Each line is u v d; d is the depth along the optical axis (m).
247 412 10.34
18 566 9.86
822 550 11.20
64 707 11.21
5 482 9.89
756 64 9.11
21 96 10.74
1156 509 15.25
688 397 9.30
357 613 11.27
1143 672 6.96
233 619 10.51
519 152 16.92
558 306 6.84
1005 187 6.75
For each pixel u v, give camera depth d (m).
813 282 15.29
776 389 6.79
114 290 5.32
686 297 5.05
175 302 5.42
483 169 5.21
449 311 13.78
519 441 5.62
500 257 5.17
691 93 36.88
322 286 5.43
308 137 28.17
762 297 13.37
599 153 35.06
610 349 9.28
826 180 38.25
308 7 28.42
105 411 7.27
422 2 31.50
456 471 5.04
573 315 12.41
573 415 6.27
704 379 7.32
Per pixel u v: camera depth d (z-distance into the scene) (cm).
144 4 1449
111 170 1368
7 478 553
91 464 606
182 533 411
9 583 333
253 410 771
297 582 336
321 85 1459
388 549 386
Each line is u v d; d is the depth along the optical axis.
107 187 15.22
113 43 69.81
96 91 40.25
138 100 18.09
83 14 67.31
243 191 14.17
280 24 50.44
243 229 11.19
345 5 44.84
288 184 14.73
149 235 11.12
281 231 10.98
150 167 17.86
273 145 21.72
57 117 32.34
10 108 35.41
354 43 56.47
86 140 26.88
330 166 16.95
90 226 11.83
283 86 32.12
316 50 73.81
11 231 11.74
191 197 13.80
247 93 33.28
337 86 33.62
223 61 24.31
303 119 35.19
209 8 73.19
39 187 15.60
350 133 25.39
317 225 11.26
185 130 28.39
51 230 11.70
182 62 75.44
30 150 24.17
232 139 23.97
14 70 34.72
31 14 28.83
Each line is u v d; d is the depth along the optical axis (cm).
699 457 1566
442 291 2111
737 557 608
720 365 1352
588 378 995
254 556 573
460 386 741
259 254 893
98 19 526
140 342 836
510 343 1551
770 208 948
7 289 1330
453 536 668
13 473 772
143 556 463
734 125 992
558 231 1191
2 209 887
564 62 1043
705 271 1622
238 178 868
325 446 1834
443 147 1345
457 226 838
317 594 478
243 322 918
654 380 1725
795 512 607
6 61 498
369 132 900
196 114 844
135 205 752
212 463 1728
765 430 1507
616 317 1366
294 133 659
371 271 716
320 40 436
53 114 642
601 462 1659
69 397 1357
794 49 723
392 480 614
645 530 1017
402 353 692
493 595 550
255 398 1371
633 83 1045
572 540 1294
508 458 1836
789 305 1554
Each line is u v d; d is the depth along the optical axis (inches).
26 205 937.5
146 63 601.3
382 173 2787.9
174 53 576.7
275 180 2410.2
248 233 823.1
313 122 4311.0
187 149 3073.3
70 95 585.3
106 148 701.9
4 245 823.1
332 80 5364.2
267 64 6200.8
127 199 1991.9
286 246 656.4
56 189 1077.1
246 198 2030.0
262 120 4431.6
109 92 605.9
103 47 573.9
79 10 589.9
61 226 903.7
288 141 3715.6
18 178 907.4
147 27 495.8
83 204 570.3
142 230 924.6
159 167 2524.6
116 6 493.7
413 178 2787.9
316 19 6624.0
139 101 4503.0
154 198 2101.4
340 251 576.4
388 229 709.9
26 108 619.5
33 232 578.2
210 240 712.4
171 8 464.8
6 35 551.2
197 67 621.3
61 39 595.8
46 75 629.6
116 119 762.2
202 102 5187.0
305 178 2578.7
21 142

++++++++++++++++++++

Return the listing word for word.

Each line is u v d; d is the depth along the optical axis (m).
247 412 10.34
18 566 9.86
822 550 11.20
64 707 11.21
5 482 9.89
756 64 9.11
21 96 10.74
1156 509 15.25
688 397 9.30
357 613 11.27
1143 672 6.96
233 619 10.51
519 152 16.92
558 306 6.84
1005 187 6.75
For each pixel u v, give camera depth d (m).
813 282 15.29
776 389 6.79
114 290 5.32
686 297 5.05
175 302 5.42
483 169 5.21
449 311 13.78
519 441 5.62
500 257 5.17
691 93 36.88
322 286 5.43
308 137 28.17
762 297 13.37
599 153 35.06
610 349 9.28
826 180 38.25
308 7 28.42
105 411 7.27
422 2 31.50
456 471 5.04
573 315 12.41
573 415 6.27
704 379 7.32
Per pixel u v: camera depth d (z-distance into the scene) (cm).
144 4 1449
111 170 1368
7 478 553
91 464 606
182 533 411
9 583 333
253 410 771
297 582 336
321 85 1459
388 549 386
Each line is u v d; d is the depth along the optical axis.
107 187 15.22
113 43 69.81
96 91 40.25
138 100 18.09
83 14 67.31
243 191 14.17
280 24 50.44
243 229 11.19
345 5 44.84
288 184 14.73
149 235 11.12
281 231 10.98
150 167 17.86
273 145 21.72
57 117 32.34
10 108 35.41
354 43 56.47
86 140 26.88
330 166 16.95
90 226 11.83
283 86 32.12
316 50 73.81
11 231 11.74
191 197 13.80
247 93 33.28
337 86 33.62
223 61 24.31
303 119 35.19
209 8 73.19
39 187 15.60
350 133 25.39
317 225 11.26
185 130 28.39
51 230 11.70
182 62 75.44
30 150 24.17
232 139 23.97
14 70 34.72
31 14 28.83
Each line is u v d; d is the depth along the optical axis (cm).
699 457 1566
442 291 2111
737 557 608
720 365 1352
588 378 995
254 556 573
460 386 741
259 254 893
98 19 526
140 342 836
510 343 1551
770 208 948
7 289 1330
453 536 668
13 473 772
143 556 463
734 125 992
558 231 1191
2 209 887
564 62 1043
705 271 1622
238 178 868
325 446 1834
443 147 1345
457 226 838
317 594 478
243 322 918
654 380 1725
795 512 607
6 61 498
369 132 900
196 114 844
135 205 752
212 463 1728
765 430 1507
616 317 1366
294 133 659
371 271 716
320 40 436
53 114 642
601 462 1659
69 397 1357
794 49 723
392 480 614
645 530 1017
402 353 692
493 595 550
255 398 1371
633 83 1045
572 540 1294
508 458 1836
789 305 1554
Each line is u v d; d is the depth along the optical axis (inches).
26 205 937.5
146 63 601.3
382 173 2787.9
174 53 576.7
275 180 2410.2
248 233 823.1
313 122 4311.0
187 149 3073.3
70 95 585.3
106 148 701.9
4 245 823.1
332 80 5364.2
267 64 6200.8
127 199 1991.9
286 246 656.4
56 189 1077.1
246 198 2030.0
262 120 4431.6
109 92 605.9
103 47 573.9
79 10 589.9
61 226 903.7
288 141 3715.6
18 178 907.4
147 27 495.8
83 204 570.3
142 230 924.6
159 167 2524.6
116 6 493.7
413 178 2787.9
316 19 6624.0
139 101 4503.0
154 198 2101.4
340 251 576.4
388 229 709.9
26 108 619.5
33 232 578.2
210 240 712.4
171 8 464.8
6 35 551.2
197 67 621.3
61 39 595.8
46 75 629.6
116 119 762.2
202 102 5187.0
305 178 2578.7
21 142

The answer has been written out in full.